Brief: Copy out the lines of the records that run from the line with "17: (147, 62)" to the line with "64: (145, 32)", including both of those lines, and give only those lines.

(Dataset excerpts begins)

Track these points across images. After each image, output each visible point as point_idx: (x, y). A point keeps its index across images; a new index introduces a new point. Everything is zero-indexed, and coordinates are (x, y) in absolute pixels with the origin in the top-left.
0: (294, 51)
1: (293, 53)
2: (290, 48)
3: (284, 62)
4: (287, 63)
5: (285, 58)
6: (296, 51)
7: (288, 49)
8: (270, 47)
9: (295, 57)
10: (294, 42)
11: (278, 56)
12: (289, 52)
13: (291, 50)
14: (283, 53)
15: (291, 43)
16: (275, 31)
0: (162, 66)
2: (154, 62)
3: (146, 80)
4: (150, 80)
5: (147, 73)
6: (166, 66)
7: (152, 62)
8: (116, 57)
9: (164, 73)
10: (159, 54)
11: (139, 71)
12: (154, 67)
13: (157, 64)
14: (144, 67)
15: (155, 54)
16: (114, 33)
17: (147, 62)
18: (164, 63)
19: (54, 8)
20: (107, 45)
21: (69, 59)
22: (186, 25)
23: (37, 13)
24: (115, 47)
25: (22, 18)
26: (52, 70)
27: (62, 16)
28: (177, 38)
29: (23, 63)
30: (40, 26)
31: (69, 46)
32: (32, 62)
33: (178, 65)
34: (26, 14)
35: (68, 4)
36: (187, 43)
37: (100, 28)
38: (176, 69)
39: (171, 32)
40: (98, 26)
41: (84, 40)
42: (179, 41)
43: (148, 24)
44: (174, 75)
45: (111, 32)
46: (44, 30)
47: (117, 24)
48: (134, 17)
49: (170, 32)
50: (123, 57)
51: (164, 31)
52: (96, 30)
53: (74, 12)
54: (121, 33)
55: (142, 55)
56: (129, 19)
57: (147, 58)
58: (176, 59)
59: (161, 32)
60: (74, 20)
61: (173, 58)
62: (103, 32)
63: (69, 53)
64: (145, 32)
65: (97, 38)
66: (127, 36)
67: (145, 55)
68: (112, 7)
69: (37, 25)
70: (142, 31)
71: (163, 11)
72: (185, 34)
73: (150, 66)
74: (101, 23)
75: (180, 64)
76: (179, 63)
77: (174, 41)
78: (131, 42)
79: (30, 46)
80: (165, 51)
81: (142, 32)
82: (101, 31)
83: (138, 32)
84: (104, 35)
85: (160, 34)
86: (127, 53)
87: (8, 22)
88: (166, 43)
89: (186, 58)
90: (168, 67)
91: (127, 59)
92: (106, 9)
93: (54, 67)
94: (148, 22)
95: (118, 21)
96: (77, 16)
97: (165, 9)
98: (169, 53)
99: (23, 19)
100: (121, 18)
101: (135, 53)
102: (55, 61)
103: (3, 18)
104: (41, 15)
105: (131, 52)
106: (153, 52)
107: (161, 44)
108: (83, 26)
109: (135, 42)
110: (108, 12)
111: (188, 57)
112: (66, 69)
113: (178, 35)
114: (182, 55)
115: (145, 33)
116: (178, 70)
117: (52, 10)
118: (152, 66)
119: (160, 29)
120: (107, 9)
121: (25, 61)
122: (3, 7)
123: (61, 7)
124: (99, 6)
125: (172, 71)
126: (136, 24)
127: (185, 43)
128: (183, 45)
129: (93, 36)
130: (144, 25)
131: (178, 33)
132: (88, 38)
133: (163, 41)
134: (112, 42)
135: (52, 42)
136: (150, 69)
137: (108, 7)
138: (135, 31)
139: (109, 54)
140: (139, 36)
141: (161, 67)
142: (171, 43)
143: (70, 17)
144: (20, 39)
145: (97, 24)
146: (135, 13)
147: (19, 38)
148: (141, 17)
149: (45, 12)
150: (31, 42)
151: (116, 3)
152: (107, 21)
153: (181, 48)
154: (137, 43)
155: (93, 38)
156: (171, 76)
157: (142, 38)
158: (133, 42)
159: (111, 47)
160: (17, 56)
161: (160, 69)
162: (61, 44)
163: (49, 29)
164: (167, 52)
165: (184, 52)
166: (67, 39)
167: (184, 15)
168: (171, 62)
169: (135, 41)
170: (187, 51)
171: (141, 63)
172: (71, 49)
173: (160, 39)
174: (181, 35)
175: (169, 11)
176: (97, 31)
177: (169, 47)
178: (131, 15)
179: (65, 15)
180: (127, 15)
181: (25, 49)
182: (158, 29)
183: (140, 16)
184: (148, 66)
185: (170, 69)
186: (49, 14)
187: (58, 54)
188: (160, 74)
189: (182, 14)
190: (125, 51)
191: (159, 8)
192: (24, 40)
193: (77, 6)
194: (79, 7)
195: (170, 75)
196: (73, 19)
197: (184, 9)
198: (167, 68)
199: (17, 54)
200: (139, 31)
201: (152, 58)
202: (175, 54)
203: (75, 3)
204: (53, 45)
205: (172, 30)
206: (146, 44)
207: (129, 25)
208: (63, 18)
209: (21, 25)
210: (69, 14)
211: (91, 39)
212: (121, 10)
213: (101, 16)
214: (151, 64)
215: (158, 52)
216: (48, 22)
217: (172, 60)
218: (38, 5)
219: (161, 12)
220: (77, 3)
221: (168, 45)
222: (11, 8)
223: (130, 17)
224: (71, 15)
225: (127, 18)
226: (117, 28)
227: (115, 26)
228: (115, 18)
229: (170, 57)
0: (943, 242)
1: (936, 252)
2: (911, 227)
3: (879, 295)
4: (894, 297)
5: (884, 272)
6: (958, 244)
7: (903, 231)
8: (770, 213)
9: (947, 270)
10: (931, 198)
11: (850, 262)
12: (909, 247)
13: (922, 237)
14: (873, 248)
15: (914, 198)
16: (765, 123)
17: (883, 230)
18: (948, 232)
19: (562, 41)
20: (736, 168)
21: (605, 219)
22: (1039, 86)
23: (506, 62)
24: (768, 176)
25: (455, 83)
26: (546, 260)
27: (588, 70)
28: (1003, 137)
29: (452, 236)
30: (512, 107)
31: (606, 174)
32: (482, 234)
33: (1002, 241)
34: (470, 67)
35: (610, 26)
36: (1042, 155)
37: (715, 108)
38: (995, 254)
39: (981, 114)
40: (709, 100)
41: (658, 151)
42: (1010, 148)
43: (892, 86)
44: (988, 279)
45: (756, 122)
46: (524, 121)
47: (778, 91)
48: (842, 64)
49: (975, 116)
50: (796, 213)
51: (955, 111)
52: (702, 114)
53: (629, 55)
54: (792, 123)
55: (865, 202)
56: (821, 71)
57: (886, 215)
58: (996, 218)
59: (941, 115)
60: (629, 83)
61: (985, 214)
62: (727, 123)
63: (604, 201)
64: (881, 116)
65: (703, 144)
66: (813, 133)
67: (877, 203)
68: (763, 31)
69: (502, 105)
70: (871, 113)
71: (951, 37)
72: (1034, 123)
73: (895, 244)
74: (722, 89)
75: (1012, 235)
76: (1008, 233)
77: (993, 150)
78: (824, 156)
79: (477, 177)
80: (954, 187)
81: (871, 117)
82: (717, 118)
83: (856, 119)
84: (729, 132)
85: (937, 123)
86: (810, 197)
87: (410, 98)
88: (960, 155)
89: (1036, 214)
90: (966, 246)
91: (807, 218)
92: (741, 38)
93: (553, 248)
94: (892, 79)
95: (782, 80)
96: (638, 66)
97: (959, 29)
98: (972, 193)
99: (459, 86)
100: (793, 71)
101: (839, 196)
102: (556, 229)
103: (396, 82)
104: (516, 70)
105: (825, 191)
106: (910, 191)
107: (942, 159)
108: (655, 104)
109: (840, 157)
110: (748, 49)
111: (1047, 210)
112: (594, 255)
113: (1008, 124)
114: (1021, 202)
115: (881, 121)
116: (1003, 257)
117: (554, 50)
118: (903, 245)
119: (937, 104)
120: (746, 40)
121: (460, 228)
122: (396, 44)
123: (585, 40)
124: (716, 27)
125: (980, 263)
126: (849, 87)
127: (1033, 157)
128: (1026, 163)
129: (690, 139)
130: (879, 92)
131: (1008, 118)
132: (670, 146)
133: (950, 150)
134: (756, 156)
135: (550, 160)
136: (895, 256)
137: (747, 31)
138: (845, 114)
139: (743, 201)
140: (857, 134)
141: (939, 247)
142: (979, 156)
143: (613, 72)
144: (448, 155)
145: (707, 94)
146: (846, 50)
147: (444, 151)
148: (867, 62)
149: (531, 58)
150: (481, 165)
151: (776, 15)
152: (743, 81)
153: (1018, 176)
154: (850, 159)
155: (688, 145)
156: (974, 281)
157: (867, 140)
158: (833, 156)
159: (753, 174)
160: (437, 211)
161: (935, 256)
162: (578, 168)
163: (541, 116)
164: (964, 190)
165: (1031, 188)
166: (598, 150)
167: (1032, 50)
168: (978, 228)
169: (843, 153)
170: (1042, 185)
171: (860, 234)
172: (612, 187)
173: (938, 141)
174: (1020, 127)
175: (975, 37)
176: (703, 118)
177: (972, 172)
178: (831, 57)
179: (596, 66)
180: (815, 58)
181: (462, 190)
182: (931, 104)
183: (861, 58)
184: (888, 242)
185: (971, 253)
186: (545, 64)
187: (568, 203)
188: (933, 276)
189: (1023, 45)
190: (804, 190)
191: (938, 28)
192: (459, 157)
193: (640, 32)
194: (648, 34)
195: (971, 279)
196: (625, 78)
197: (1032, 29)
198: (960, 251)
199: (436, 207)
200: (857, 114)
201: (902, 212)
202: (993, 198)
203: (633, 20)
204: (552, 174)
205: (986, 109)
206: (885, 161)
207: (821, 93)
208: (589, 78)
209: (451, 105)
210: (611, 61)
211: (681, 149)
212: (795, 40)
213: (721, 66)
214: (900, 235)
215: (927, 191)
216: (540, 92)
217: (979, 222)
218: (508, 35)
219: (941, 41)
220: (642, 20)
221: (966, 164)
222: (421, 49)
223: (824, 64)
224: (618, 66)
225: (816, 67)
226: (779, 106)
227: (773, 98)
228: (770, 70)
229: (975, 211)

(Dataset excerpts ends)

Solution for this task:
17: (147, 62)
18: (164, 63)
19: (54, 8)
20: (107, 45)
21: (69, 59)
22: (186, 25)
23: (37, 13)
24: (115, 47)
25: (22, 18)
26: (52, 70)
27: (62, 16)
28: (177, 38)
29: (23, 63)
30: (40, 26)
31: (69, 46)
32: (32, 62)
33: (178, 65)
34: (26, 14)
35: (68, 4)
36: (187, 43)
37: (100, 28)
38: (176, 69)
39: (171, 32)
40: (98, 26)
41: (84, 40)
42: (179, 41)
43: (148, 24)
44: (174, 75)
45: (111, 32)
46: (44, 30)
47: (117, 24)
48: (134, 17)
49: (170, 32)
50: (123, 57)
51: (164, 31)
52: (96, 30)
53: (74, 12)
54: (121, 33)
55: (142, 55)
56: (129, 19)
57: (147, 58)
58: (176, 59)
59: (161, 32)
60: (74, 20)
61: (173, 58)
62: (103, 32)
63: (69, 53)
64: (145, 32)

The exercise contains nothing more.